§ Objective
Return verbatim the lines of the listing below, starting with the line that contains "common name: Orb narrow-winged moth" and continuing through the line that contains "genus: Macrocallista". Include both of those lines and nothing else.

::::::::::

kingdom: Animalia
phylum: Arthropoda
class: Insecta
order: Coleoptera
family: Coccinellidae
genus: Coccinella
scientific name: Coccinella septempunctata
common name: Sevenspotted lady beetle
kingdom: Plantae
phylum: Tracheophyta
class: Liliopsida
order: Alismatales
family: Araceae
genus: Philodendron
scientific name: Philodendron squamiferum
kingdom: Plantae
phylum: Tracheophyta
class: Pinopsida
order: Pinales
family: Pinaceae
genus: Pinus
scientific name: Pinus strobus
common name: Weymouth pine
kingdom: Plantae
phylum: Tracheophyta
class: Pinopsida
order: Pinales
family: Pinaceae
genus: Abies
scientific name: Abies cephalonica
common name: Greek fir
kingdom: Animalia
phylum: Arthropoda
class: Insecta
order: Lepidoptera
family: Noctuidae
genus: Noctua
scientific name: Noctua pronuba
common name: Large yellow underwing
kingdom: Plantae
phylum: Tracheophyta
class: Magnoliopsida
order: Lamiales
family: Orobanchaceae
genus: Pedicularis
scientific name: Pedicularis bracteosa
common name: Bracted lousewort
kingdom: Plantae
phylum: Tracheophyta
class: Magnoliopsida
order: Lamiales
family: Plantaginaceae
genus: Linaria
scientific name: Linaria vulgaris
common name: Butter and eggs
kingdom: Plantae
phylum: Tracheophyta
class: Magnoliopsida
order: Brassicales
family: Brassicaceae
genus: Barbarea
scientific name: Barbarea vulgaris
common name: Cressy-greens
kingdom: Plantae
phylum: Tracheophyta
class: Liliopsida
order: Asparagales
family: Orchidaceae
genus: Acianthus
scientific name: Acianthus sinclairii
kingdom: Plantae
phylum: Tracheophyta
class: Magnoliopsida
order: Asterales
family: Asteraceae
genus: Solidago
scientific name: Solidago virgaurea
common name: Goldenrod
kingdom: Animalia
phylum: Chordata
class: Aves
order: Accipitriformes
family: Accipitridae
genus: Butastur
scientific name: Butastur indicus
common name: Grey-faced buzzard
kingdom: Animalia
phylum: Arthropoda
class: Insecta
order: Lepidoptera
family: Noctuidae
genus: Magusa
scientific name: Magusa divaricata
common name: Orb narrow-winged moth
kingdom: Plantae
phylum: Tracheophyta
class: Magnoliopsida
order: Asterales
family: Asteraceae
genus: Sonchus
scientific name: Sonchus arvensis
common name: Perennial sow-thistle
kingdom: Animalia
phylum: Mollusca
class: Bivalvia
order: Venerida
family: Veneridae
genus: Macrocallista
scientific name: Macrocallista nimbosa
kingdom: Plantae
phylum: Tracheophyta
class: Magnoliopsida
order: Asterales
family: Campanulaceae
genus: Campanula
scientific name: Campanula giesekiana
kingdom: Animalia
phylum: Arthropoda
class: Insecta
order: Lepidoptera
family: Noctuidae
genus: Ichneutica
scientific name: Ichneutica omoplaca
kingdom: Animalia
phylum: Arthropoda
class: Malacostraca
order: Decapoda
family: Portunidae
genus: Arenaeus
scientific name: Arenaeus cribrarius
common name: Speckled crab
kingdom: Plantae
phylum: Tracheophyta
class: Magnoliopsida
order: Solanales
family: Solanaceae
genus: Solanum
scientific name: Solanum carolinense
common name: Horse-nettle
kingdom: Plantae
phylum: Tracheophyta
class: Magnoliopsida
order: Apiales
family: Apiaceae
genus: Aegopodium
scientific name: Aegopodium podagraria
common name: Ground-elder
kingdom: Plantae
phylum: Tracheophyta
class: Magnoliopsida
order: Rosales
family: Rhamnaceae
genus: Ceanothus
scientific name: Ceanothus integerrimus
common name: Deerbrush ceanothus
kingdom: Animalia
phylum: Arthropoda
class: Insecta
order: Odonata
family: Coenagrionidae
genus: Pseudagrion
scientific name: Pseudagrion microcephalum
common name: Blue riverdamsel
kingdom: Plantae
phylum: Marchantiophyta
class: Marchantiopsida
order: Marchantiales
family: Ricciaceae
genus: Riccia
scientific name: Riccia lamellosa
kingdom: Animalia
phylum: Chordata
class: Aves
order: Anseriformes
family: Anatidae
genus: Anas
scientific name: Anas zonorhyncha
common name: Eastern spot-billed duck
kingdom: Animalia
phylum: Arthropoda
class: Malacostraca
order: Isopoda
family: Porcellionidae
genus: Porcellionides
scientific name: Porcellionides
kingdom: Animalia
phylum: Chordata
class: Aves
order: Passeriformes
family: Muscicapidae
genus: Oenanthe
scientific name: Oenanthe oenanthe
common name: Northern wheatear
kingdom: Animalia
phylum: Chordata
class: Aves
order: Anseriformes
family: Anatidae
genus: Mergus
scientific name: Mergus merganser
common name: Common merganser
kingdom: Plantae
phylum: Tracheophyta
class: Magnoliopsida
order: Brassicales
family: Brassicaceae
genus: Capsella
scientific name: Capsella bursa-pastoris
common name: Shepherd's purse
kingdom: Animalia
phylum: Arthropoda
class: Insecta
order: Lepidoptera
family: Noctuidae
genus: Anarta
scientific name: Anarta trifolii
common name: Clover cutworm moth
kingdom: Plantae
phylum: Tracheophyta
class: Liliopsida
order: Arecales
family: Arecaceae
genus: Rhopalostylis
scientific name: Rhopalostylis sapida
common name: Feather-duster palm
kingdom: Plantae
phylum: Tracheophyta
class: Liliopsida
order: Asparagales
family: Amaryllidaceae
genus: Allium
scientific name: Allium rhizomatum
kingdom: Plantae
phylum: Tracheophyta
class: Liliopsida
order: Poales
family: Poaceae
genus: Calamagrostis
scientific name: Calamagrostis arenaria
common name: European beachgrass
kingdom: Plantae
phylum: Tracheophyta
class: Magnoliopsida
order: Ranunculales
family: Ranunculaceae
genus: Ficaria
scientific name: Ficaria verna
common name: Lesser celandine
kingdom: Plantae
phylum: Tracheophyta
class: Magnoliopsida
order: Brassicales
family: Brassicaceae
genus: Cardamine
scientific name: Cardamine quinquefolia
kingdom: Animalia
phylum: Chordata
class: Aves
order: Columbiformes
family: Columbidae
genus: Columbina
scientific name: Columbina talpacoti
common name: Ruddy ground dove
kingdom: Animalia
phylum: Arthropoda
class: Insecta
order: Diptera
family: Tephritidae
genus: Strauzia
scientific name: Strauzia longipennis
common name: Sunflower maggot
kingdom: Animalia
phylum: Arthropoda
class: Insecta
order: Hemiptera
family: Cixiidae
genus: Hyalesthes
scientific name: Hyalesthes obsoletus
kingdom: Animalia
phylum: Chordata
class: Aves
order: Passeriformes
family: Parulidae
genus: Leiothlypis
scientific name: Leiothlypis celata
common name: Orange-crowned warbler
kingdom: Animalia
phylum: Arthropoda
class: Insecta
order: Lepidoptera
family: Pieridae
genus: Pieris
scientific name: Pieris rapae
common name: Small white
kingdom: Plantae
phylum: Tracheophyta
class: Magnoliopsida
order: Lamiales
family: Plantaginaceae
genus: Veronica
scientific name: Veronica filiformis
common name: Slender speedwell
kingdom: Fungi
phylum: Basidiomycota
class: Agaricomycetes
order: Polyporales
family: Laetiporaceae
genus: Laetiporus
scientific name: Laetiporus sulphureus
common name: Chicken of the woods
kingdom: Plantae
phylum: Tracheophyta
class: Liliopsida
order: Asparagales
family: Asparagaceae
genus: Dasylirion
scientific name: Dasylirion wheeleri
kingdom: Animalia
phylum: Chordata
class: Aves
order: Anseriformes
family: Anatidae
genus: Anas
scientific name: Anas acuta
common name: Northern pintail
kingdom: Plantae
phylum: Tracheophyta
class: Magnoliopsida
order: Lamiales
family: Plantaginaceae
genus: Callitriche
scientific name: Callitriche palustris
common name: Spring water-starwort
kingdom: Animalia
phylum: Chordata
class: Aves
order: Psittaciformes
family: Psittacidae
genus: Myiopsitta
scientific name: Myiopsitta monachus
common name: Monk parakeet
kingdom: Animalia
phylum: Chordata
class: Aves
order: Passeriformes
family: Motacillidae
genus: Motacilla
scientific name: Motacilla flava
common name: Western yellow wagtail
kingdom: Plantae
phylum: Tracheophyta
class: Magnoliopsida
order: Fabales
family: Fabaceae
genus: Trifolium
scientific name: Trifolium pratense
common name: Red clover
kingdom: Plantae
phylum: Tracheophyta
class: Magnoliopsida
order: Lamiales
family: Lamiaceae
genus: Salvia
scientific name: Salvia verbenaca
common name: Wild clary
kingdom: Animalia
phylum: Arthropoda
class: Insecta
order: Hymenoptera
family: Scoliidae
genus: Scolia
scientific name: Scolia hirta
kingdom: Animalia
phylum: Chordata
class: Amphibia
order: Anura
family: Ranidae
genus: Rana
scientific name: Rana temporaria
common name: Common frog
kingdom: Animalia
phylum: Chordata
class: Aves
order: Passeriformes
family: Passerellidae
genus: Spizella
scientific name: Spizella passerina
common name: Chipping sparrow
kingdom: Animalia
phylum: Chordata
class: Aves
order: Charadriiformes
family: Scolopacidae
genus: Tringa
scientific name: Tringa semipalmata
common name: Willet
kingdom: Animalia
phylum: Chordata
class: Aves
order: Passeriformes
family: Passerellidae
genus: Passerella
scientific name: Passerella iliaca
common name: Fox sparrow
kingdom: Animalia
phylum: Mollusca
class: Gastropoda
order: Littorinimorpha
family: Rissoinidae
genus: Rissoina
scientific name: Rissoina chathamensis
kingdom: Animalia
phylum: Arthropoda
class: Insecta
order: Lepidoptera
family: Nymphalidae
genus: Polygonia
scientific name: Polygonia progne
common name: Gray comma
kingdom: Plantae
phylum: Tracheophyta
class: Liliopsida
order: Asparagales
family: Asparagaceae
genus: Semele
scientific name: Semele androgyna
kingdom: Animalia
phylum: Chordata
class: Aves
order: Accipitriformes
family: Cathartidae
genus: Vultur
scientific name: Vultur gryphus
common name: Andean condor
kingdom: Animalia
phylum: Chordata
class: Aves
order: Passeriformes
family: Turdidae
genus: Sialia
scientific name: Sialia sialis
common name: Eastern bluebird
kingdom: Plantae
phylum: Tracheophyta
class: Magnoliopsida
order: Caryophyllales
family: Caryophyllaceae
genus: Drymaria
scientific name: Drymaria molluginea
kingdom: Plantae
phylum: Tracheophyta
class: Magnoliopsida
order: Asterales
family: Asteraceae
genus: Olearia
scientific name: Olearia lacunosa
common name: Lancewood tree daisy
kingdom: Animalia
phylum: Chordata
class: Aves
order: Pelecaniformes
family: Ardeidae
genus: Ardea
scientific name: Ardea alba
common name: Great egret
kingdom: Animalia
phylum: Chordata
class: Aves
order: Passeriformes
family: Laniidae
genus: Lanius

::::::::::

§ Full answer
common name: Orb narrow-winged moth
kingdom: Plantae
phylum: Tracheophyta
class: Magnoliopsida
order: Asterales
family: Asteraceae
genus: Sonchus
scientific name: Sonchus arvensis
common name: Perennial sow-thistle
kingdom: Animalia
phylum: Mollusca
class: Bivalvia
order: Venerida
family: Veneridae
genus: Macrocallista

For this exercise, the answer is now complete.